— Task to complete —
Restate the lines exactly, starting at the line that contains "För att behandlingen ska" and finishing with the final line of the records.

○ ○ ○ ○

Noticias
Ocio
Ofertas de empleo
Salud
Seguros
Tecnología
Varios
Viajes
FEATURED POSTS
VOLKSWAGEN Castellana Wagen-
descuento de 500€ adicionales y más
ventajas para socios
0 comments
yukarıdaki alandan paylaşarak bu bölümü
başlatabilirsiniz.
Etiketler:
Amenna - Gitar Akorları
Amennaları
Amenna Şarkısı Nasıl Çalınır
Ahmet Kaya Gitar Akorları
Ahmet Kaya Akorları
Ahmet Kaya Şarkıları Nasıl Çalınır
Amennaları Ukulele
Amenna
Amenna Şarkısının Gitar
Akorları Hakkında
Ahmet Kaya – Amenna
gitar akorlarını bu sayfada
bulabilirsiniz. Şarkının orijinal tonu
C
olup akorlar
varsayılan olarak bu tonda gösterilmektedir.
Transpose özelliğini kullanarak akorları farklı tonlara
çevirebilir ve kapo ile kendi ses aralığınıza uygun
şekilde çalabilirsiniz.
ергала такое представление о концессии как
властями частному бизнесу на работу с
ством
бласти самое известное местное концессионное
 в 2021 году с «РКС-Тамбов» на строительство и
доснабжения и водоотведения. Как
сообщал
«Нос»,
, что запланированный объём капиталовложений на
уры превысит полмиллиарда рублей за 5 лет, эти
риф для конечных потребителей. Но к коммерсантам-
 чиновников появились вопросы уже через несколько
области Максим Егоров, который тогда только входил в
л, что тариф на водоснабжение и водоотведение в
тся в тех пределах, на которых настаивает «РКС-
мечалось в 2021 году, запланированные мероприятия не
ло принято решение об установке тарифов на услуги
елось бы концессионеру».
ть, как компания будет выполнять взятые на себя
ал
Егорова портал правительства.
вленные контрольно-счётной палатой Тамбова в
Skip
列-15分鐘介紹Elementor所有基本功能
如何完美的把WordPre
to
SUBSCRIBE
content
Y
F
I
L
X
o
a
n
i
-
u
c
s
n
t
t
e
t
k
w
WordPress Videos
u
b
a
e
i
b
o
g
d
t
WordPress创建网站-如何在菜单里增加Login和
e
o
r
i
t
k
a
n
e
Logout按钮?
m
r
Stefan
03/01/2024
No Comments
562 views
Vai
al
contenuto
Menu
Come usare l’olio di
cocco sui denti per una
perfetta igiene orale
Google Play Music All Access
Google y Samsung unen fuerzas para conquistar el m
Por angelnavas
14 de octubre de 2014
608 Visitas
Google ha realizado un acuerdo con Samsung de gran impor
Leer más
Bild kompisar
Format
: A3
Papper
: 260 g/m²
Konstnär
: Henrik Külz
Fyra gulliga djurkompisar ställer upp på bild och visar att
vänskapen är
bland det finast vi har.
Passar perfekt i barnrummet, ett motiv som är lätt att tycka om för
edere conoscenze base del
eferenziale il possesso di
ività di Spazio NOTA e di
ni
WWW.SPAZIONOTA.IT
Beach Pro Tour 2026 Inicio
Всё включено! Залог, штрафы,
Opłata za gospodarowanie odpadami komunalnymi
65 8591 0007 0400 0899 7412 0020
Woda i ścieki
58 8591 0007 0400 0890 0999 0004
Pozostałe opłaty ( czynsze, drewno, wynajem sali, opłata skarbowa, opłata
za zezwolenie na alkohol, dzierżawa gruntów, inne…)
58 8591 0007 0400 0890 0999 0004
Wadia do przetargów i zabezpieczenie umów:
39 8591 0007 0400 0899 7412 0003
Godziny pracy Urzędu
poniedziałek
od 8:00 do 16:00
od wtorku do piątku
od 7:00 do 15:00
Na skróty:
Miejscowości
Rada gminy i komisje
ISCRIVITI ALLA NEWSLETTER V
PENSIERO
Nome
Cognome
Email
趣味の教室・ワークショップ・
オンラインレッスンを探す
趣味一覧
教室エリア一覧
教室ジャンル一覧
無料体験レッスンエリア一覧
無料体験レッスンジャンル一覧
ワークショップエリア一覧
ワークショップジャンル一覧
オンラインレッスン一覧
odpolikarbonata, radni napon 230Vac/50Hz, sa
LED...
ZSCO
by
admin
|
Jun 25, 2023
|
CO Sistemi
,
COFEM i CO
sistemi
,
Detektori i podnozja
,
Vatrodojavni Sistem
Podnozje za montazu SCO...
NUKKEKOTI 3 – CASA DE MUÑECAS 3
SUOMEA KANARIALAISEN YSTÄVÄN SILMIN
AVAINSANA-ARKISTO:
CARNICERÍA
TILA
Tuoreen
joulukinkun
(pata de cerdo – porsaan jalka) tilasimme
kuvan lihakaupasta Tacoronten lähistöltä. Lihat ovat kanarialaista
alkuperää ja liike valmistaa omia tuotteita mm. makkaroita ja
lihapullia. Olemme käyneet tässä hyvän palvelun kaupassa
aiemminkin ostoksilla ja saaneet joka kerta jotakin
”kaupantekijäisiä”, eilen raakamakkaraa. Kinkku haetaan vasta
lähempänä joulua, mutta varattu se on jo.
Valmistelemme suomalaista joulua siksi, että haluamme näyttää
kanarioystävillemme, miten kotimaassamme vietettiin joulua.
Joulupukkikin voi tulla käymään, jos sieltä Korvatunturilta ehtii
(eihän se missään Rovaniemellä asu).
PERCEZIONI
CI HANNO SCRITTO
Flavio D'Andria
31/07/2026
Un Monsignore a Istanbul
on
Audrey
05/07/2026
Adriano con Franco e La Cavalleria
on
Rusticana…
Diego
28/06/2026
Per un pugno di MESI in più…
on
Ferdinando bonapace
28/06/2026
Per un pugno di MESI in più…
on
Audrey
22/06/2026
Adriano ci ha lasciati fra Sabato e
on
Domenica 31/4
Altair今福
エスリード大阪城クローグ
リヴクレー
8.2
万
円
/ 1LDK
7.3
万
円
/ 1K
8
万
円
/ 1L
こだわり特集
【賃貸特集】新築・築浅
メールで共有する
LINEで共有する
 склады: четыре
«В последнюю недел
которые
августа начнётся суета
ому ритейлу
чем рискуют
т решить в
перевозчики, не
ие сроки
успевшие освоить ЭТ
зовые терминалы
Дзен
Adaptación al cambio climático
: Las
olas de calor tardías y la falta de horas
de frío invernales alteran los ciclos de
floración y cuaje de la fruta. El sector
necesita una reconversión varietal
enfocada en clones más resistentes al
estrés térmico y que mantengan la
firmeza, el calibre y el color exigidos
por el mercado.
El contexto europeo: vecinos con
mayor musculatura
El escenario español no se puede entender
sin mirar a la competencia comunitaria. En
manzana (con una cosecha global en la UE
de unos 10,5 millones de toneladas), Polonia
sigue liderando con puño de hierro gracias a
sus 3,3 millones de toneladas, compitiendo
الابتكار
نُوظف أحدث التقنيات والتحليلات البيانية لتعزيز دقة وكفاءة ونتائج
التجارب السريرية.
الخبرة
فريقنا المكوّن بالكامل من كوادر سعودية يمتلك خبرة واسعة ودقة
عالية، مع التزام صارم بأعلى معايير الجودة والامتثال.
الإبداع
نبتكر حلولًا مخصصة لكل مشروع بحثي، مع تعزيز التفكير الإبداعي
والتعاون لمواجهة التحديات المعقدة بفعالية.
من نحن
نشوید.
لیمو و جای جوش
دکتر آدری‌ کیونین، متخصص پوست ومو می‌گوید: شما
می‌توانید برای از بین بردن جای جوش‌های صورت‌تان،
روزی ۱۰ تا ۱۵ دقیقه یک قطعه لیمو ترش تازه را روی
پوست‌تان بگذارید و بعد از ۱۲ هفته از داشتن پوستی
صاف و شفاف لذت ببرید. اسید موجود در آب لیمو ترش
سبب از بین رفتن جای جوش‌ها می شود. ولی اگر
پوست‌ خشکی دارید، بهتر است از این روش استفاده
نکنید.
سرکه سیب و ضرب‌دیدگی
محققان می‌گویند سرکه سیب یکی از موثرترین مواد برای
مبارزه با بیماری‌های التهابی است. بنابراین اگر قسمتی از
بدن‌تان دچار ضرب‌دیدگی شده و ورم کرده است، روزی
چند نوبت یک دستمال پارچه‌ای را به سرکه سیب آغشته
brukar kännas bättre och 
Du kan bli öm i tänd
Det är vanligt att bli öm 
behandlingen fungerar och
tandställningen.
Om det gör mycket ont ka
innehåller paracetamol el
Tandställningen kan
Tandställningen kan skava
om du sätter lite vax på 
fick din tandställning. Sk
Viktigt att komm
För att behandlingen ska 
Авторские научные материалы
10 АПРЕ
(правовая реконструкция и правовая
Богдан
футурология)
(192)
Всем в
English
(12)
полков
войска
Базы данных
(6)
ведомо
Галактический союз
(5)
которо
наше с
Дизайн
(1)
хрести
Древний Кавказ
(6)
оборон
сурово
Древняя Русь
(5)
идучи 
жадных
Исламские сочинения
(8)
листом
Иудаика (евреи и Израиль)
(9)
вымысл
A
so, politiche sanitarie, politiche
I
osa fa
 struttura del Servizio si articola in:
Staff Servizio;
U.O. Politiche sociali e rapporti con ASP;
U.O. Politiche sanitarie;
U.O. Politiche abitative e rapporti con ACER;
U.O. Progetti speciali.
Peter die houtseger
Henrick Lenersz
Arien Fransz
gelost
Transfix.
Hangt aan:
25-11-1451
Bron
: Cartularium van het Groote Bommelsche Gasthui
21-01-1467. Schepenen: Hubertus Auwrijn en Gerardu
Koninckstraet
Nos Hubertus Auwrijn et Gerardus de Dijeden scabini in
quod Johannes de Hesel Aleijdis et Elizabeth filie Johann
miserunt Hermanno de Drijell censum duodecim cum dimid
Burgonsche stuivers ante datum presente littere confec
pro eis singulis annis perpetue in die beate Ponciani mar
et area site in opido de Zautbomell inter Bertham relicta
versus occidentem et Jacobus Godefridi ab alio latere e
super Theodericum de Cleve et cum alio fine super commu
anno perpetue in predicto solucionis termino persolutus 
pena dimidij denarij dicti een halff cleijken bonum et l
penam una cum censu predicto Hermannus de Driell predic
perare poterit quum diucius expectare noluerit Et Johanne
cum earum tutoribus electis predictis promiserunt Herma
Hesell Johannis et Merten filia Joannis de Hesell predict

○ ○ ○ ○

— Solution —
För att behandlingen ska 
Авторские научные материалы
10 АПРЕ
(правовая реконструкция и правовая
Богдан
футурология)
(192)
Всем в
English
(12)
полков
войска
Базы данных
(6)
ведомо
Галактический союз
(5)
которо
наше с
Дизайн
(1)
хрести
Древний Кавказ
(6)
оборон
сурово
Древняя Русь
(5)
идучи 
жадных
Исламские сочинения
(8)
листом
Иудаика (евреи и Израиль)
(9)
вымысл
A
so, politiche sanitarie, politiche
I
osa fa
 struttura del Servizio si articola in:
Staff Servizio;
U.O. Politiche sociali e rapporti con ASP;
U.O. Politiche sanitarie;
U.O. Politiche abitative e rapporti con ACER;
U.O. Progetti speciali.
Peter die houtseger
Henrick Lenersz
Arien Fransz
gelost
Transfix.
Hangt aan:
25-11-1451
Bron
: Cartularium van het Groote Bommelsche Gasthui
21-01-1467. Schepenen: Hubertus Auwrijn en Gerardu
Koninckstraet
Nos Hubertus Auwrijn et Gerardus de Dijeden scabini in
quod Johannes de Hesel Aleijdis et Elizabeth filie Johann
miserunt Hermanno de Drijell censum duodecim cum dimid
Burgonsche stuivers ante datum presente littere confec
pro eis singulis annis perpetue in die beate Ponciani mar
et area site in opido de Zautbomell inter Bertham relicta
versus occidentem et Jacobus Godefridi ab alio latere e
super Theodericum de Cleve et cum alio fine super commu
anno perpetue in predicto solucionis termino persolutus 
pena dimidij denarij dicti een halff cleijken bonum et l
penam una cum censu predicto Hermannus de Driell predic
perare poterit quum diucius expectare noluerit Et Johanne
cum earum tutoribus electis predictis promiserunt Herma
Hesell Johannis et Merten filia Joannis de Hesell predict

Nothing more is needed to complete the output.